**Extracto del documento:**
<<<<

Verónica Salazar
Una película documental, animada, segmentada en cortos, narrada por cada protagonista. Rara vez vemos piezas tan particulares y diversas en el cine colombiano. Esto es Relatos de reconciliación, una pieza que nació como resultado de una investigación social en pleno posconflicto en el Putumayo, territorio que muchos conocen porque se menciona superficialmente en los noticieros para contar alguna tragedia y luego olvidar. Es precisamente esta dinámica la que el largometraje busca evitar, y ojalá transformar.
Con un montaje estratégico que atrapa, personajes reales que abren su intimidad al micrófono y las imágenes que acompañan cada narración, se va armando un rompecabezas de violencias que son bastante comunes en Colombia. Esta factura, más el significado que carga, resulta en toda una experiencia que nos comprueba que sí pasan esas cosas que los medios nos dicen que no pasan. Se nota la sincronía y el detalle de las ciento cincuenta personas que trabajaron en este proyecto transmedia, dándole voz a esa población que los medios tradicionales y el Estado han buscado callar, muchas veces a la fuerza.

>>>>

**Tareas:**
- a) En la reseña sobre Relatos de reconciliación, ¿cuántas personas trabajaron en el proyecto transmedia?
- b) Con base en la reseña sobre Relatos de reconciliación, explica por qué muchos conocen el Putumayo.
- c) Copia el fragmento de la reseña sobre Relatos de reconciliación que empieza en "Con un montaje" y termina tras "a la fuerza.", y sustituye "micrófono" por "lente".

**Listado de datos:**
<<<<

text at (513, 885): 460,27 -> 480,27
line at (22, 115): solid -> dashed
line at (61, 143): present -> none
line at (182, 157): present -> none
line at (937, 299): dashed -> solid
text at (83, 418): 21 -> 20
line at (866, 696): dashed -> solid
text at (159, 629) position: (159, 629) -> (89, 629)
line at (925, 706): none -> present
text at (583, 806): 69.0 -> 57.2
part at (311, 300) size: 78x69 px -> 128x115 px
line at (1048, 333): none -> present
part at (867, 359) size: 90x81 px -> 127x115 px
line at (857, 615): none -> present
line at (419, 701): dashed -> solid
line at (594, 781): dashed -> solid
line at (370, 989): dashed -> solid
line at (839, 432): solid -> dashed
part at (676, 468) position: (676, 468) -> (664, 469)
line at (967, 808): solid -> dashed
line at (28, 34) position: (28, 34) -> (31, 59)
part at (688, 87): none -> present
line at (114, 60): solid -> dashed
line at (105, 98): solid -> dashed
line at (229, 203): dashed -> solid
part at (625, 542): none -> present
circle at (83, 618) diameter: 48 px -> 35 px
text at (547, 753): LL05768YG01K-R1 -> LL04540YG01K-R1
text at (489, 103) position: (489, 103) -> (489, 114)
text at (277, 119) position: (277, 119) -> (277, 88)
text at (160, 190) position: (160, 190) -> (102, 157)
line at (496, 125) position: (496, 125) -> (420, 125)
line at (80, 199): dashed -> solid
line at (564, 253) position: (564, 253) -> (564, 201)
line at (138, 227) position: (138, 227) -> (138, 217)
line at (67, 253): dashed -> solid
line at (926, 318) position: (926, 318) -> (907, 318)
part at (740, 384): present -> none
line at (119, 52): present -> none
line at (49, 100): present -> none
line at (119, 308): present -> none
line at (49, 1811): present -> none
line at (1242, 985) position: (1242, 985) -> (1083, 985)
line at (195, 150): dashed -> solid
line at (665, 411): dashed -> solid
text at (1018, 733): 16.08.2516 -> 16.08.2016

>>>>

**Soluciones:**
- a) Ciento cincuenta personas.

- b) Muchos conocen el Putumayo porque los noticieros lo mencionan superficialmente para contar alguna tragedia y luego olvidarlo.

- c)
Con un montaje estratégico que atrapa, personajes reales que abren su intimidad al lente y las imágenes que acompañan cada narración, se va armando un rompecabezas de violencias que son bastante comunes en Colombia. Esta factura, más el significado que carga, resulta en toda una experiencia que nos comprueba que sí pasan esas cosas que los medios nos dicen que no pasan. Se nota la sincronía y el detalle de las ciento cincuenta personas que trabajaron en este proyecto transmedia, dándole voz a esa población que los medios tradicionales y el Estado han buscado callar, muchas veces a la fuerza.